Abreu-Sannikov Algorithm for Repeated Two-player Games¶

Zejin Shi

This notebook demonstrates the usage of Python implementation of Abreu-Sannikov algorithm (hereafter AS algorithm) for computing the set of payoff pairs of all pure-strategy subgame-perfect equilibria with public randomization for any repeated two-player games with perfect monitoring and discounting, which is proposed by Abreu and Sannikov (2014).

The idea of how to compute the equilibrium payoff set of a repeated two-player game is first proposed by Abreu et al. (1990) (hereafter APS). They suggest to apply a set operator $B$ to the initial guess of equilibrium payoff set $W_0$ iteratively, until it reaches a fxied point $B(W_N)=W_N = V^*$. The convergence is guaranteed, as proven in the paper.

Judd et al. (2003) (usually referred to as JYC) solves linear programming problems to implement the procedure of applying $B$ to $W_N$ iteratively. They approximate set $W_N$ by supporting hyperplanes, and each operation of $B$ is to iterate the action profiles and update supporting hyperplanes of the new set $W_{N+1}$.

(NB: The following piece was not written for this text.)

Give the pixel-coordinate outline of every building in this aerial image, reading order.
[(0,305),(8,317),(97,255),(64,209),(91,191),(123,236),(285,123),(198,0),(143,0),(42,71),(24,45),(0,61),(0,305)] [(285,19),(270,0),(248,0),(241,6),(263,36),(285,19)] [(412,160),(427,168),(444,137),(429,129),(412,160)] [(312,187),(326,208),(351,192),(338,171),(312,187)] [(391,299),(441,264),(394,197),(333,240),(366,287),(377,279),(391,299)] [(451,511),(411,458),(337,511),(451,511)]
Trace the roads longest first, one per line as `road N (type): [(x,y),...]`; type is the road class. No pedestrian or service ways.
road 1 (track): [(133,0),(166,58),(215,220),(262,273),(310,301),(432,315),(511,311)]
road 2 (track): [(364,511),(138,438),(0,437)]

AS algorithm has computational gains relative to APS algorithm (and its numerical implementation JYC algorithm) by understanding how the extreme points of the equilibrium payoff set are generated. They find that each action profile can at most generates 4 extreme points of $V^*$. This makes sure the complexity of approximating and operating of $W_N$ at each round will not increase exponentially.

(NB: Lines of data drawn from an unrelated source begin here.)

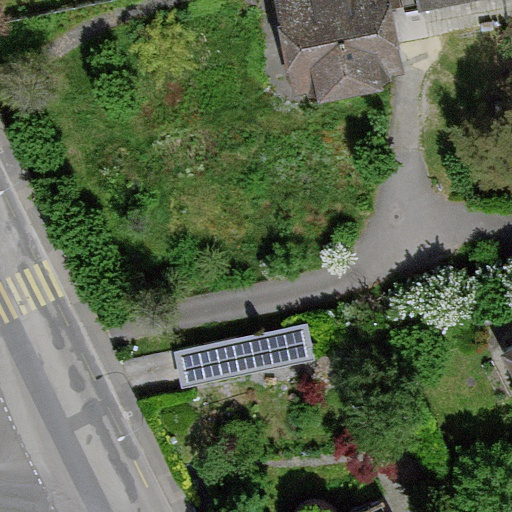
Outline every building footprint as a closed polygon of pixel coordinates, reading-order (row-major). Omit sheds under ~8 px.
[(386,0),(275,0),(295,88),(401,65),(389,8),(386,0)] [(386,0),(389,8),(428,0),(386,0)] [(304,328),(253,337),(257,360),(308,351),(304,328)] [(240,332),(175,345),(182,380),(247,367),(240,332)] [(511,339),(502,344),(511,363),(511,339)] [(389,511),(379,490),(335,511),(327,499),(314,494),(301,496),(291,505),(289,511),(389,511)]
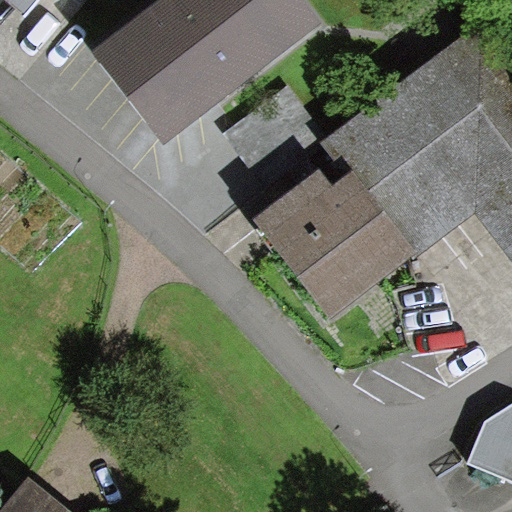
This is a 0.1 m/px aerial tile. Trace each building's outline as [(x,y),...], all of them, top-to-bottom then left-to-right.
[(8,0),(28,17),(42,0),(8,0)] [(163,0),(96,49),(164,143),(322,28),(302,0),(163,0)] [(279,206),(259,220),(331,318),(413,258),(416,262),(479,215),(511,259),(511,94),(468,35),(331,136),(292,83),(225,132),(279,206)] [(511,406),(485,422),(468,460),(511,477),(511,406)] [(78,511),(29,474),(0,511),(78,511)]
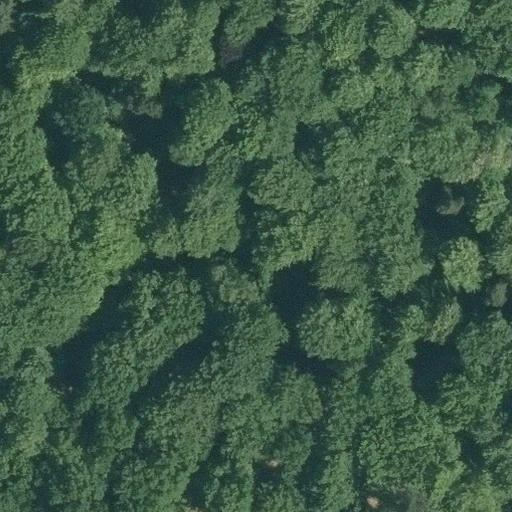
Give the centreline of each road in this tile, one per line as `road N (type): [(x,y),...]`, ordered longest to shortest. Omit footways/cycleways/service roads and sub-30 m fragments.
road 1 (track): [(0,129),(323,96),(444,0)]
road 2 (track): [(309,450),(420,207),(488,102),(511,24)]
road 3 (track): [(195,511),(101,467),(0,361)]
road 4 (track): [(511,341),(309,450)]
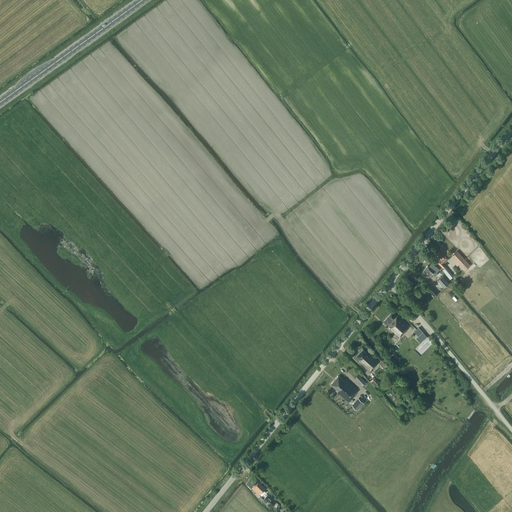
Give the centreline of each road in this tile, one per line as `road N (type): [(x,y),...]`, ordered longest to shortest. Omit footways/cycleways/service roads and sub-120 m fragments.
road 1 (tertiary): [(244,465),(389,282)]
road 2 (tertiary): [(389,282),(511,133)]
road 3 (unclassified): [(511,429),(389,282)]
road 4 (primary): [(0,102),(142,0)]
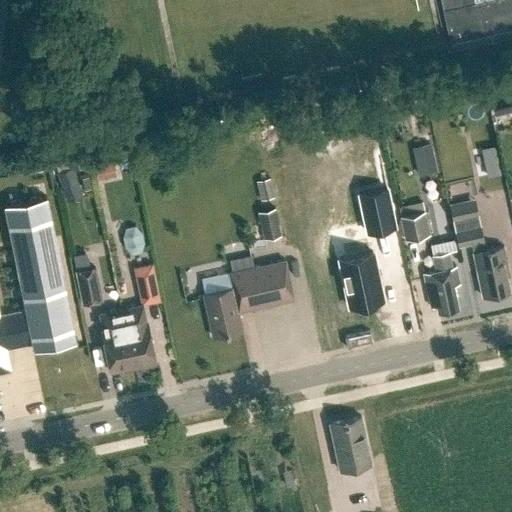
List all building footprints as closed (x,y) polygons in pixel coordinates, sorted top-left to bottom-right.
[(511,27),(511,0),(481,0),(475,1),(474,0),(440,0),(450,41),(511,27)] [(451,96),(449,84),(429,87),(431,99),(451,96)] [(497,111),(511,107),(511,85),(492,90),(497,111)] [(350,138),(347,123),(324,127),(312,130),(315,145),(327,143),(328,142),(350,138)] [(417,174),(436,171),(430,143),(411,147),(417,174)] [(480,149),(483,163),(497,160),(494,146),(480,149)] [(97,180),(116,176),(113,162),(94,166),(97,180)] [(62,188),(78,183),(73,167),(69,169),(58,173),(57,173),(62,188)] [(80,172),(84,191),(95,189),(91,170),(80,172)] [(260,201),(274,198),(270,178),(256,182),(260,201)] [(359,192),(367,231),(394,225),(386,186),(359,192)] [(33,349),(77,340),(47,195),(4,204),(33,349)] [(264,238),(282,234),(275,206),(257,210),(264,238)] [(404,240),(430,235),(425,211),(400,217),(404,240)] [(507,275),(510,275),(504,245),(485,249),(480,226),(456,231),(459,245),(472,242),(474,251),(473,251),(482,296),(510,290),(507,275)] [(460,284),(456,265),(452,266),(449,250),(433,253),(436,269),(424,272),(431,306),(437,305),(438,311),(459,307),(454,285),(460,284)] [(339,258),(349,306),(383,299),(372,251),(339,258)] [(238,311),(294,299),(286,260),(230,271),(233,287),(204,293),(213,335),(242,329),(238,311)] [(145,304),(164,301),(159,262),(139,265),(145,304)] [(75,269),(82,304),(103,300),(96,264),(75,269)] [(143,303),(121,308),(133,367),(156,362),(143,303)] [(133,367),(121,308),(98,313),(111,372),(133,367)] [(0,372),(11,370),(0,311),(0,372)] [(363,332),(338,334),(339,345),(365,342),(363,332)] [(340,470),(372,463),(362,416),(330,422),(340,470)]
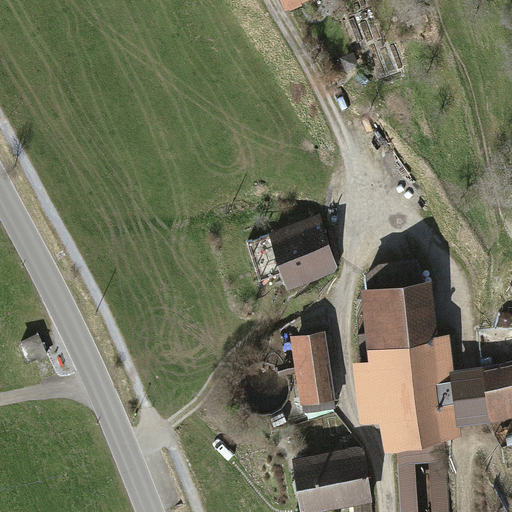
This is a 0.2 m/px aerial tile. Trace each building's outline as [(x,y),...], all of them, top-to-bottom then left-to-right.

In the following, I will demonstrate how to apply the Python implementation of AS algorithm to three examples. The speed of the algorithm is quite fast.

In [1]:

from quantecon import game_theory as gt
import numpy as np
from scipy.spatial import ConvexHull
import matplotlib.pyplot as plt

In [2]:

%matplotlib inline

Abreu and Sannikov (2014) Example¶

We start with the example used in Abreu and Sannikov (2014).

In [3]:

p1 = gt.Player([[16, 3, 0], [21, 10, -1], [9, 5, -5]])
p2 = gt.Player([[9, 1, 0], [13, 4, -4], [3, 0, -15]])

# the stage game
sg = gt.NormalFormGame([p1, p2])

# discount rate
δ = 0.3

# create a repeated two-player game
rpg = gt.RepeatedGame(sg, δ)

AS algorithm is implemented as a method of RepeatedGame class. It can be called by RepeatedGame.equilibrium_payoffs(method='AS', options={"u_init": u_init}) where u_init should be the initial guess of the threat points. It will return a scipy.spatial.ConvexHull instance which is $V^*$.

In [4]:

# compute the equilibrium payoff set V*
hull = rpg.equilibrium_payoffs(method='AS', options={"u_init": np.zeros(2)})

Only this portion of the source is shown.